● Written request:
Locate each line in the records below that contains the string "Segment" and copy those lines.

● Exercise inputs:
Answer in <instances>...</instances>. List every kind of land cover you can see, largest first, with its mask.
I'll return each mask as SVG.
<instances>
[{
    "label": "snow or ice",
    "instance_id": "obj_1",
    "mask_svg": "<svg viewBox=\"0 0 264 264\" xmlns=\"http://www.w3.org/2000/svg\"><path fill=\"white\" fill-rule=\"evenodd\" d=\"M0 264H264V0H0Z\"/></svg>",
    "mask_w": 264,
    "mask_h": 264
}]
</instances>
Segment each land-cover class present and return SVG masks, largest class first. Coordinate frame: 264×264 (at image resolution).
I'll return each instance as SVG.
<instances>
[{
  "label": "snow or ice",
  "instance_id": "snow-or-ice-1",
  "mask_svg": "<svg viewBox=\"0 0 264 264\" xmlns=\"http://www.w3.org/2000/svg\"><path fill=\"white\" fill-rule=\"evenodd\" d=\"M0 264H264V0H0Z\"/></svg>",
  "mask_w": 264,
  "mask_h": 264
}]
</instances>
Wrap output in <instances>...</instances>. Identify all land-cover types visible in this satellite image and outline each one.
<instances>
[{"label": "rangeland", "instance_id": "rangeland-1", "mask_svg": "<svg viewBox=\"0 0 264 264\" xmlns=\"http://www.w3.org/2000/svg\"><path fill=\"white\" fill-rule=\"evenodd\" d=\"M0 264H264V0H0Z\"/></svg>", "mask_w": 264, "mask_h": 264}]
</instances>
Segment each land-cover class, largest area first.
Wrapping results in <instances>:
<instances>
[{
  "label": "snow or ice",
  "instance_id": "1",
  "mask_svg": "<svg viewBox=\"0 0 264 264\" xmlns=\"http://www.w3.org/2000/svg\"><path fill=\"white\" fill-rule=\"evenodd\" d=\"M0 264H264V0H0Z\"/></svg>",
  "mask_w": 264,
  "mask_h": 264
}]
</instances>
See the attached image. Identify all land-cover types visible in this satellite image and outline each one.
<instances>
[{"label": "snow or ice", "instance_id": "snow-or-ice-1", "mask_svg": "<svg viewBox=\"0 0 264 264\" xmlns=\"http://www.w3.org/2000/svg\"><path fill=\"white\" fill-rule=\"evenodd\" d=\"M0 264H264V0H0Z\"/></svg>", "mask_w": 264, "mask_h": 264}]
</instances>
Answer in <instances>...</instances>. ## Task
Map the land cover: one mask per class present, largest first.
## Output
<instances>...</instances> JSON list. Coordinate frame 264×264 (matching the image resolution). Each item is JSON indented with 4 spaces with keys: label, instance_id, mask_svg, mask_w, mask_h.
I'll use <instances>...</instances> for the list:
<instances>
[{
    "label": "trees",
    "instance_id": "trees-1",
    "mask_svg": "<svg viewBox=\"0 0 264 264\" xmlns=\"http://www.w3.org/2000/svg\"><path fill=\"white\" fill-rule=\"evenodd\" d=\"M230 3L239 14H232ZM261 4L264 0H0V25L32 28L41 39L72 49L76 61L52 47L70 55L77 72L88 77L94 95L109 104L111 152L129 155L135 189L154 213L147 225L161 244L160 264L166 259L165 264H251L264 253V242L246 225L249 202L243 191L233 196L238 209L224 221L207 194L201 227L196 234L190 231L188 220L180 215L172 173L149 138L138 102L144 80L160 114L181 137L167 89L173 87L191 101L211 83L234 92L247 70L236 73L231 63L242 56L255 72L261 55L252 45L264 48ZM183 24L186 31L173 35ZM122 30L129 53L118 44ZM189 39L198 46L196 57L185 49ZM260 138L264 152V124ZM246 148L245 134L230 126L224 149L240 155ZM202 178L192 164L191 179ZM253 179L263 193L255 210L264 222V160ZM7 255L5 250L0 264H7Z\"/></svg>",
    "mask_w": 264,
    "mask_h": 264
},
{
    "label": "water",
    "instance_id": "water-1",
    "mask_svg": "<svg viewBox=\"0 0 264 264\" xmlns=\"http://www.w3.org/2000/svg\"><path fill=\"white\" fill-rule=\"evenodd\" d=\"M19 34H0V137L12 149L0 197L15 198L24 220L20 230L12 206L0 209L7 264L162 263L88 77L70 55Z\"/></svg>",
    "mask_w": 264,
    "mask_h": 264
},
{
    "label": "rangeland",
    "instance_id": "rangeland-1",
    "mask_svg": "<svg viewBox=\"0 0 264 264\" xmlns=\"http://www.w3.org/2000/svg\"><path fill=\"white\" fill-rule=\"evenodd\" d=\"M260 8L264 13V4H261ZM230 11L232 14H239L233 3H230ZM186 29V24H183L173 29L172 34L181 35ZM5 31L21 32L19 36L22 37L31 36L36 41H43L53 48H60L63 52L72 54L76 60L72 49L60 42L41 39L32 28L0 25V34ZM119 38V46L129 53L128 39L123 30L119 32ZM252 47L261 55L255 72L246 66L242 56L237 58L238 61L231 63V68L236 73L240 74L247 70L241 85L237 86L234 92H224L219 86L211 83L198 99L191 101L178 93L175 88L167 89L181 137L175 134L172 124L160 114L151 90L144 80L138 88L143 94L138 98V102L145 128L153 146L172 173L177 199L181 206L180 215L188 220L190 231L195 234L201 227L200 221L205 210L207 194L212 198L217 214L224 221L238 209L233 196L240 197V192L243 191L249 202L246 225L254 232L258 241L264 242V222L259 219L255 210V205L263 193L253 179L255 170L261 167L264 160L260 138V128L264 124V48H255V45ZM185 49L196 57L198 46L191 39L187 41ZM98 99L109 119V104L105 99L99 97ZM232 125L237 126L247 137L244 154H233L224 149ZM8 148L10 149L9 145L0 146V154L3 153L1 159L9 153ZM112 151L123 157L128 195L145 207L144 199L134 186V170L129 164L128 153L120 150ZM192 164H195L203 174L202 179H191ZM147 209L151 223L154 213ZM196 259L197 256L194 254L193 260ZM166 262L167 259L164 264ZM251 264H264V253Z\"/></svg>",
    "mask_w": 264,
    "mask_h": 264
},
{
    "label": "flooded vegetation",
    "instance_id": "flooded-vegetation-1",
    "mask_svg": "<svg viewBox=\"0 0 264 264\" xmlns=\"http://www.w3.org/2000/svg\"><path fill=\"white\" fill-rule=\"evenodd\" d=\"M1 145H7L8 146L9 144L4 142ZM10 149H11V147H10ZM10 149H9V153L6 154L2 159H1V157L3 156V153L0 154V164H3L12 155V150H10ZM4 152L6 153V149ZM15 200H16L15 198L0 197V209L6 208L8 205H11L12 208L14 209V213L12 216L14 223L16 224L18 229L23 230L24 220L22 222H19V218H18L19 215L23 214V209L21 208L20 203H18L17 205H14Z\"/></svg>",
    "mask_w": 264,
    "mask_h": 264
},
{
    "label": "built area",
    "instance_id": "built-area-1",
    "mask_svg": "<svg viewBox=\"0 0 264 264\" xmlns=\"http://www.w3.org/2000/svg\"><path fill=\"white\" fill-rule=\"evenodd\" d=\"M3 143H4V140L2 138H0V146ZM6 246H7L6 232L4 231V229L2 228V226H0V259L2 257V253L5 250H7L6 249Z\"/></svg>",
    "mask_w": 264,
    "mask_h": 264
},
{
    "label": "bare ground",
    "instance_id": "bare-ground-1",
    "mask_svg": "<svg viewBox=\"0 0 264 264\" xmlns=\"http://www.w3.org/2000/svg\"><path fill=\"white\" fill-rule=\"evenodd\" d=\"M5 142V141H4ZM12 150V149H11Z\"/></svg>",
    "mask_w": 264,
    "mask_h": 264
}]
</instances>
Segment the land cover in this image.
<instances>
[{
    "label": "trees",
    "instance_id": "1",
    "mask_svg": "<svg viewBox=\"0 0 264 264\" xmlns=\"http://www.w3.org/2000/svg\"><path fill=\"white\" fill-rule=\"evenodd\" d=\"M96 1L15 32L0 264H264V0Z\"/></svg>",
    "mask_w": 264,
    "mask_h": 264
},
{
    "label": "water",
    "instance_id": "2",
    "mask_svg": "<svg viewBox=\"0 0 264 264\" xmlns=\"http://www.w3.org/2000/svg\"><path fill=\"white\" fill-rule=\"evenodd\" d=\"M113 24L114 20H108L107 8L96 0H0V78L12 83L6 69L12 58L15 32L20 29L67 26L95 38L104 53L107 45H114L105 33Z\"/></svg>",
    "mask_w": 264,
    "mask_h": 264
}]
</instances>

● Result for this exercise:
Segment each land-cover class present and return SVG masks, largest class first. Coordinate frame: 264×264 (at image resolution).
Segment each land-cover class, largest area first.
Segment the land cover in this image.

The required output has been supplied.